**TO DO:** Report the count, and only the count, of lines in the records that include the word "pinky".

════

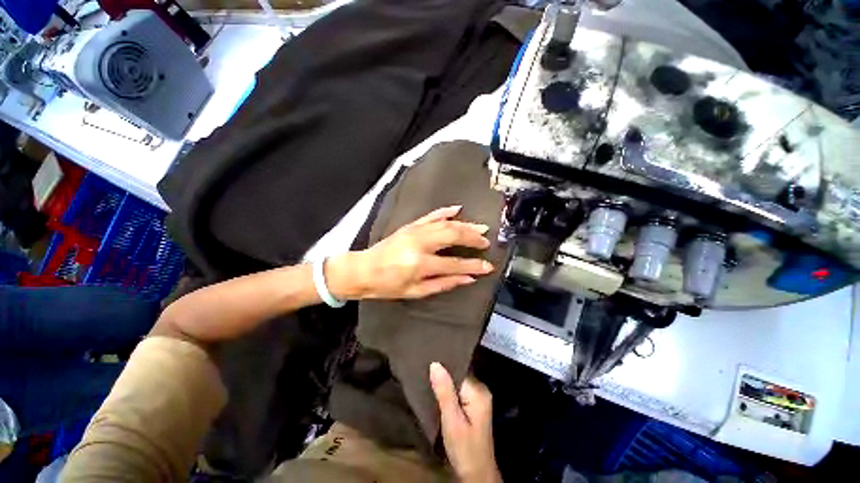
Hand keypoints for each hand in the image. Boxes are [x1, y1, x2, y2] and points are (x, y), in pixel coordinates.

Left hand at [327, 206, 494, 299]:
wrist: (364, 270)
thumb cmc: (388, 285)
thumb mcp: (416, 292)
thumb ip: (444, 284)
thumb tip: (467, 279)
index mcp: (420, 263)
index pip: (455, 264)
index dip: (474, 266)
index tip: (488, 266)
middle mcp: (420, 243)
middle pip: (453, 236)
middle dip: (473, 238)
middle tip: (486, 242)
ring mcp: (415, 231)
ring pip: (446, 223)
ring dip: (465, 225)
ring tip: (480, 228)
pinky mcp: (410, 226)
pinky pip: (431, 215)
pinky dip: (445, 211)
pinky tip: (457, 209)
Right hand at [430, 362, 500, 482]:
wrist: (476, 475)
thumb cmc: (464, 449)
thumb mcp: (452, 421)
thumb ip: (444, 392)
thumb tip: (435, 364)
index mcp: (478, 391)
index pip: (459, 369)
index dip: (444, 365)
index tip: (428, 360)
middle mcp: (481, 390)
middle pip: (459, 374)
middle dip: (443, 373)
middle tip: (425, 369)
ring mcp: (478, 398)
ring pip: (458, 382)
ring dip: (445, 382)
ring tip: (428, 376)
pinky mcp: (474, 405)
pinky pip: (459, 390)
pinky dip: (449, 390)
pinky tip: (437, 390)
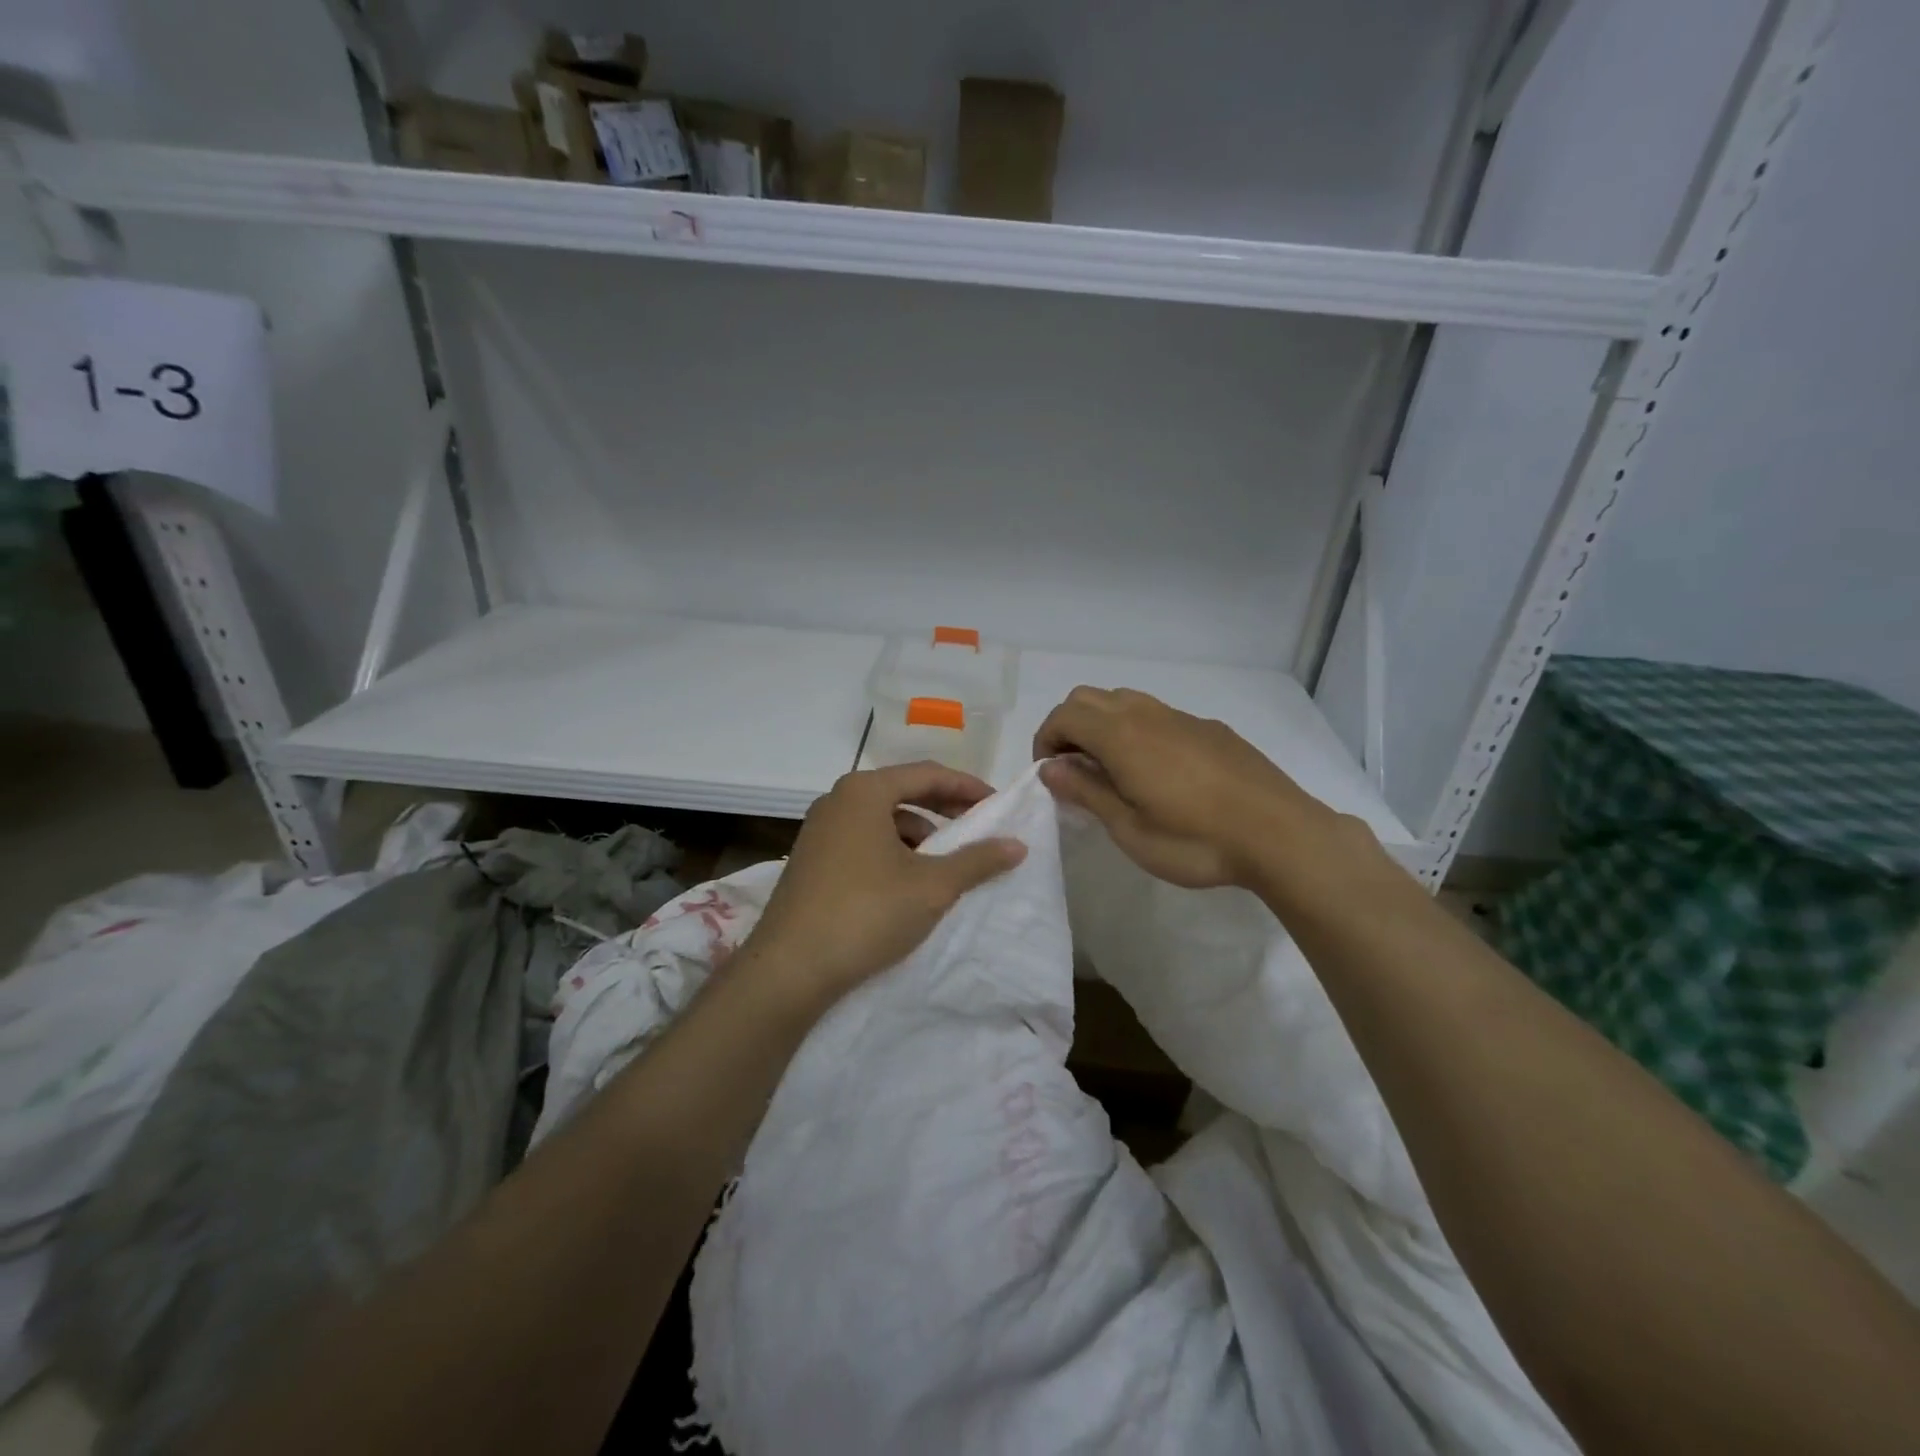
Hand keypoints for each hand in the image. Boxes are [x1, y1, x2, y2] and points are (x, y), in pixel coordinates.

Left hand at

════

**COMPLETED TASK:** 8